Cheng Book Roundtable: Professor Howse Responds to Professor Cheng

[Robert Howse is the Lloyd C. Nelson Professor of International Law at NYU School of Law]

When International Law Works is a wide-ranging work with many important and original claims and arguments. Particularly congenial is the approach that the real world effects of international law be examined not through narrow studies of rule “compliance” but in a manner that takes into account the importance of the moral meaning(s) of international law. Professor Cheng’s colleague Ruti Teitel and I have pleaded for such a broader approach-transcending the fact/value distinction in a certain way-in our own recent scholarship (see particularly “Beyond Compliance: Rethinking Why International Law Really Matters.“)

In my first contribution to our exchange, I want to focus on one particular aspect of Professor Cheng’s argument: his assertion that international judges ought to be guided by moral considerations in their decisions. Professor Cheng seeks to reconcile such a view, inspired by Ronald Dworkin in part, with what he calls “legalism,” the importance of international judges carefully and faithfully applying the relevant legal material in order to solve a dispute.

According to Professor Cheng, exceptionally a careful and faithful application of the legal material will result in ambiguity; it is at this point that moral considerations may enter properly in order as it were to tip the balance in favor of one particular interpretation.

When we turn to the Vienna Convention on the Law of Treaties, however, we see that (at least with respect to conventional law) a different method is suggested where ambiguity remains after applying the normal sources of interpretation-namely, recourse to the travaux preparatoires, i.e. the evidence of the actual intent of the drafters. This raises the issue of to whom the international judge owes the duties that Professor Cheng describes–to the parties of the dispute, to all of the parties of a multilateral regime, to some ideal vision of international community, or perhaps to “humanity.” How moral considerations enter into international adjudication may well depend on the answer to this question of for whom and on behalf of whom the international judge decides.

Professor Cheng provides a partial answer in indicating that a function of the international judge is to clarify and develop the law beyond the settlement of the dispute at hand–thus her duty is not as such limited to the parties to the dispute. To revert to the case of conventional law, one of the aspects of interpretation according to Vienna Convention Art 31 is the consideration of the object and purpose of the treaty. Here, arguably, the international judge must already connect her own moral intuitions to the underlying morality of the treaty as disclosed by its object and purpose and, to go even further, its relation under 31.3(c) to other relevant rules of international law applicable between the parties, which non-controversially would include ius cogens as well as (normally) custom, at a minimum.

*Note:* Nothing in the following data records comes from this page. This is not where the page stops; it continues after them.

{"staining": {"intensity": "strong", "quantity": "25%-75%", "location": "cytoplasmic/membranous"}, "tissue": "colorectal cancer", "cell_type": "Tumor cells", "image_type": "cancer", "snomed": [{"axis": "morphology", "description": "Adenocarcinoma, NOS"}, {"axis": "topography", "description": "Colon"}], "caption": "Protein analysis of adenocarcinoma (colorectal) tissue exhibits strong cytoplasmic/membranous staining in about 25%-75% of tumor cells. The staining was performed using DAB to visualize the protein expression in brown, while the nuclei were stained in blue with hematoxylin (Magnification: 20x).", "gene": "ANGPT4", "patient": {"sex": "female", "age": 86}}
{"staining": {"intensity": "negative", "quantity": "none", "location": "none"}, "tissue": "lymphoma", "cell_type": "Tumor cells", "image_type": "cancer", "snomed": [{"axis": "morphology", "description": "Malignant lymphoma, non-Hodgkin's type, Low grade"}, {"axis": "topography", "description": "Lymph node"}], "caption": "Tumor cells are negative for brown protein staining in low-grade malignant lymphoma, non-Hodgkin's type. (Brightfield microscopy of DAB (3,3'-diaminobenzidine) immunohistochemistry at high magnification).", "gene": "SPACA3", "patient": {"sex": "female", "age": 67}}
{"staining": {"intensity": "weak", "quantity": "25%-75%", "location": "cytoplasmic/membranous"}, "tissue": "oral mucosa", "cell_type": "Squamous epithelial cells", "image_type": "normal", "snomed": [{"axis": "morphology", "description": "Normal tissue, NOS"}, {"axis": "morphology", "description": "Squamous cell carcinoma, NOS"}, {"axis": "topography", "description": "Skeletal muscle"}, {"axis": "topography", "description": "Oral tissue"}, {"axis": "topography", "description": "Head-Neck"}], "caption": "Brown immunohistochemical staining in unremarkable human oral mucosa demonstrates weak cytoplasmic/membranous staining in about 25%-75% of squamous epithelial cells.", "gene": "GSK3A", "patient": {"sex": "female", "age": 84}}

Even aside from 31.3(c), as Bruno Simma suggested in his opinion in Oil Platforms, treaty interpretation exists within a broader normative framework, a more general universe of international legal norms, which may be held together by a core morality of the international system.

I raise these points because I think it is important that Professor Cheng’s argument not be understood as saying that where law runs out the judge may engage in a Schmittean form of decisionmaking, based on whatever personal commitments she has. By bringing morality into interpretation at an earlier stage, one may avoid what appears to be a jettisoning of legalism at a later stage in the process of decision.

This relates to the need for a persuasive answer to the notion that legalism always on its own generates ambiguous or contingent/under-determined outcomes and therefore that in fact the “norm” is a decision based on the moral or political or gender or class biases of the decider. Here I think Professor Wilde’s remarks about TWAIL and feminist scholarship are quite pertinent.

Professor Cheng’s account of international adjudication understandably focuses on the ICJ. He appears to see adjudication by the WTO Appellate Body more through the prism of arbitration. And yet with unqualified compulsory jurisdiction, an explicit treaty-based mandate to clarify the law, and the Appellate Body’s strong assertion of the precedential weight of its decisions in the context of the multi-phased zeroing dispute, the AB is perhaps more of a “court” than the ICJ itself. And it would be valuable to consider the application of Professor Cheng’s view of international judging to the international criminal tribunals. An understanding of the morality of international criminal responsibility arguably pervades the interpretative choices of the judges, and is not limited to cases of legal ambiguity as such.

But it is refreshing to see a scholar who is deeply implicated in the international legal world, including as a practitioner and arbitrator, take issue with the uneasy combination of amoral positivism and unprincipled policy pragmatism that constitutes the dominant world view of a still important species of “mainstream” international jurist.